• _Your assignment_
Could you arrange every line of source text in the material below as a numbered list, omitting blank lines and leaving the pictures out of your answer?

• _Provided information_
——————————
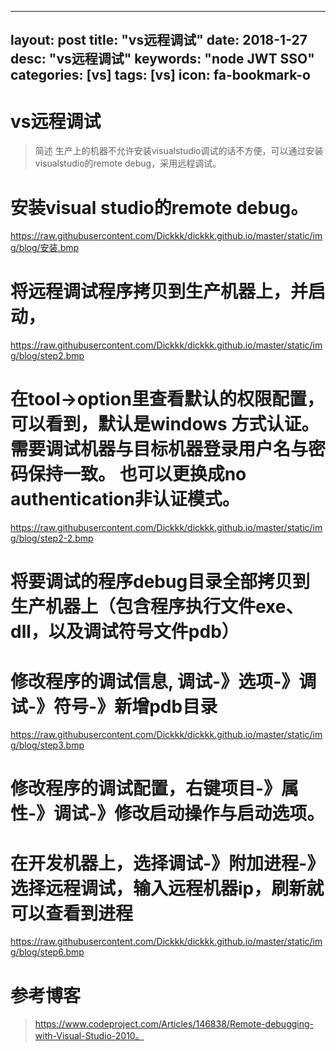 
---
layout: post
title:  "vs远程调试"
date:   2018-1-27
desc: "vs远程调试"
keywords: "node JWT SSO"
categories: [vs]
tags: [vs]
icon: fa-bookmark-o
---
vs远程调试
========

> 简述
生产上的机器不允许安装visualstudio调试的话不方便，可以通过安装visualstudio的remote debug，采用远程调试。

# 安装visual studio的remote debug。
https://raw.githubusercontent.com/Dickkk/dickkk.github.io/master/static/img/blog/安装.bmp
# 将远程调试程序拷贝到生产机器上，并启动，
https://raw.githubusercontent.com/Dickkk/dickkk.github.io/master/static/img/blog/step2.bmp
# 在tool->option里查看默认的权限配置，可以看到，默认是windows 方式认证。需要调试机器与目标机器登录用户名与密码保持一致。 也可以更换成no authentication非认证模式。
https://raw.githubusercontent.com/Dickkk/dickkk.github.io/master/static/img/blog/step2-2.bmp

# 将要调试的程序debug目录全部拷贝到生产机器上（包含程序执行文件exe、dll，以及调试符号文件pdb）

# 修改程序的调试信息, 调试-》选项-》调试-》符号-》新增pdb目录
https://raw.githubusercontent.com/Dickkk/dickkk.github.io/master/static/img/blog/step3.bmp
# 修改程序的调试配置，右键项目-》属性-》调试-》修改启动操作与启动选项。

# 在开发机器上，选择调试-》附加进程-》选择远程调试，输入远程机器ip，刷新就可以查看到进程
https://raw.githubusercontent.com/Dickkk/dickkk.github.io/master/static/img/blog/step6.bmp
# 参考博客

> https://www.codeproject.com/Articles/146838/Remote-debugging-with-Visual-Studio-2010。

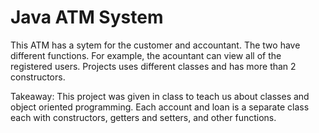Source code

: # Java ATM System

This ATM has a sytem for the customer and accountant. The two have different functions. For example, the acountant can view all of the registered users. Projects uses different classes and has more than 2 constructors.

Takeaway: This project was given in class to teach us about classes and object oriented programming. Each account and loan is a separate class each with constructors, getters and setters, and other functions.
——————————
• _Solution to the exercise_
1. ---
2. layout: post
3. title:  "vs远程调试"
4. date:   2018-1-27
5. desc: "vs远程调试"
6. keywords: "node JWT SSO"
7. categories: [vs]
8. tags: [vs]
9. icon: fa-bookmark-o
10. ---
11. vs远程调试
12. ========
13. > 简述
14. 生产上的机器不允许安装visualstudio调试的话不方便，可以通过安装visualstudio的remote debug，采用远程调试。
15. # 安装visual studio的remote debug。
16. https://raw.githubusercontent.com/Dickkk/dickkk.github.io/master/static/img/blog/安装.bmp
17. # 将远程调试程序拷贝到生产机器上，并启动，
18. https://raw.githubusercontent.com/Dickkk/dickkk.github.io/master/static/img/blog/step2.bmp
19. # 在tool->option里查看默认的权限配置，可以看到，默认是windows 方式认证。需要调试机器与目标机器登录用户名与密码保持一致。 也可以更换成no authentication非认证模式。
20. https://raw.githubusercontent.com/Dickkk/dickkk.github.io/master/static/img/blog/step2-2.bmp
21. # 将要调试的程序debug目录全部拷贝到生产机器上（包含程序执行文件exe、dll，以及调试符号文件pdb）
22. # 修改程序的调试信息, 调试-》选项-》调试-》符号-》新增pdb目录
23. https://raw.githubusercontent.com/Dickkk/dickkk.github.io/master/static/img/blog/step3.bmp
24. # 修改程序的调试配置，右键项目-》属性-》调试-》修改启动操作与启动选项。
25. # 在开发机器上，选择调试-》附加进程-》选择远程调试，输入远程机器ip，刷新就可以查看到进程
26. https://raw.githubusercontent.com/Dickkk/dickkk.github.io/master/static/img/blog/step6.bmp
27. # 参考博客
28. > https://www.codeproject.com/Articles/146838/Remote-debugging-with-Visual-Studio-2010。
29. Source code
30. : # Java ATM System
31. This ATM has a sytem for the customer and accountant. The two have different functions. For example, the acountant can view all of the registered users. Projects uses different classes and has more than 2 constructors.
32. Takeaway: This project was given in class to teach us about classes and object oriented programming. Each account and loan is a separate class each with constructors, getters and setters, and other functions.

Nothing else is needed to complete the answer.